Text shown:
John: Part of a general manager's job in the salary cap era is targeting young, up-and-coming players during their first contract and signing them to long-term deals. The idea is to secure your core group of players at prices that help you maintain your salary cap, and ensuring those players are with your team in the prime of their careers. This is different than the Maurice Jones-Drew issue because Jones-Drew is in his second contract, and not expected to be in the prime of his career through another long-term deal. Whether or not Thomas was a wise decision on Smith's part remains to be seen, but I would think you'll know a lot more by the end of this season.
Joshua from Nashville, TN:
I miss the Jeff Fisher/Tom Coughlin era. There was a three- maybe four-year period in which both the Titans and Jaguars were pretty good football teams at the same time. What is your take on the Titans/Jaguars rivalry now compared to what it used to be?
John: My take is it's not the rivalry it was when both teams were good. Very few rivalries seem like rivalries when the teams are under .500. Disinterest has a dampening effect.

Dataset entries:
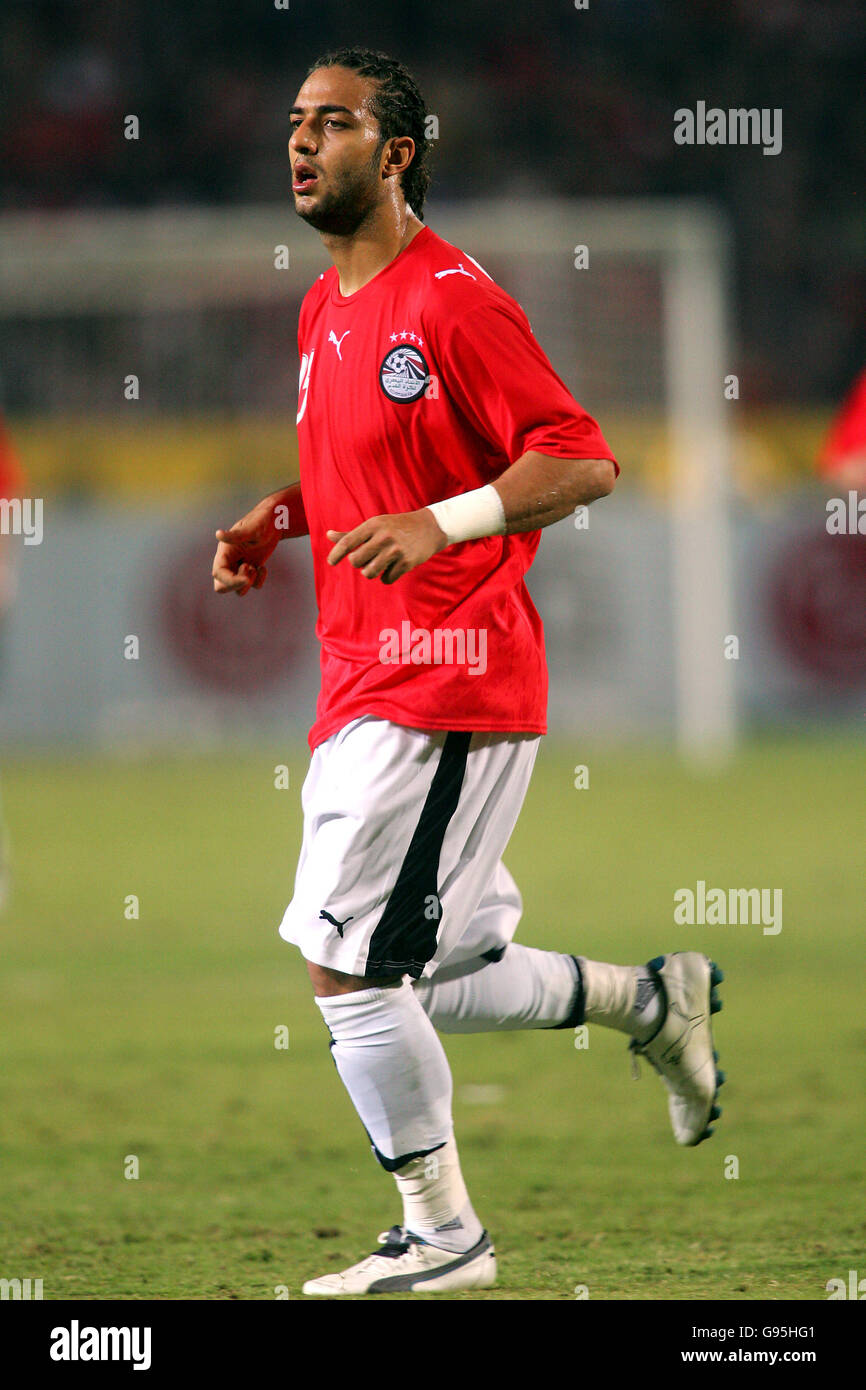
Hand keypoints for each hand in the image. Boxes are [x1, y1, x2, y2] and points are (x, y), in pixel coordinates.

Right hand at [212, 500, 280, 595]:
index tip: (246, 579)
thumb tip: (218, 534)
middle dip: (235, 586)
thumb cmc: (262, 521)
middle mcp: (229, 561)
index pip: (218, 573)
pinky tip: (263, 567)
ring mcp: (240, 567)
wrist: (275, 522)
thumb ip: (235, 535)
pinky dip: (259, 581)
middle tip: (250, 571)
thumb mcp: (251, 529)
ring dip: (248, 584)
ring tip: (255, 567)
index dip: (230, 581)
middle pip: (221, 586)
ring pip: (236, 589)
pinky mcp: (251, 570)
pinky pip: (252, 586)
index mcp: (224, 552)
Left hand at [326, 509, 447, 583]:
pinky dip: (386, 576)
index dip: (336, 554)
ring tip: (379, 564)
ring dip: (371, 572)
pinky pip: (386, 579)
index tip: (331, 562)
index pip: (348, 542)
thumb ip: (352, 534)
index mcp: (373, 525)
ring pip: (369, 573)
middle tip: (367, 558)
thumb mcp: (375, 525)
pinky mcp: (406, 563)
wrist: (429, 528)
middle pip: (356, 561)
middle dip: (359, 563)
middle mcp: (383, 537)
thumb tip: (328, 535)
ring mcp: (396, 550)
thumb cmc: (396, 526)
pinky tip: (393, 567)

Exercise:
Extract the football mailbag excerpt in full, reproducing every word and punctuation mark without change. Rely solely on the football mailbag excerpt; the material plays no part here.

Written solution:
John: Part of a general manager's job in the salary cap era is targeting young, up-and-coming players during their first contract and signing them to long-term deals. The idea is to secure your core group of players at prices that help you maintain your salary cap, and ensuring those players are with your team in the prime of their careers. This is different than the Maurice Jones-Drew issue because Jones-Drew is in his second contract, and not expected to be in the prime of his career through another long-term deal. Whether or not Thomas was a wise decision on Smith's part remains to be seen, but I would think you'll know a lot more by the end of this season.
Joshua from Nashville, TN:
I miss the Jeff Fisher/Tom Coughlin era. There was a three- maybe four-year period in which both the Titans and Jaguars were pretty good football teams at the same time. What is your take on the Titans/Jaguars rivalry now compared to what it used to be?
John: My take is it's not the rivalry it was when both teams were good. Very few rivalries seem like rivalries when the teams are under .500. Disinterest has a dampening effect.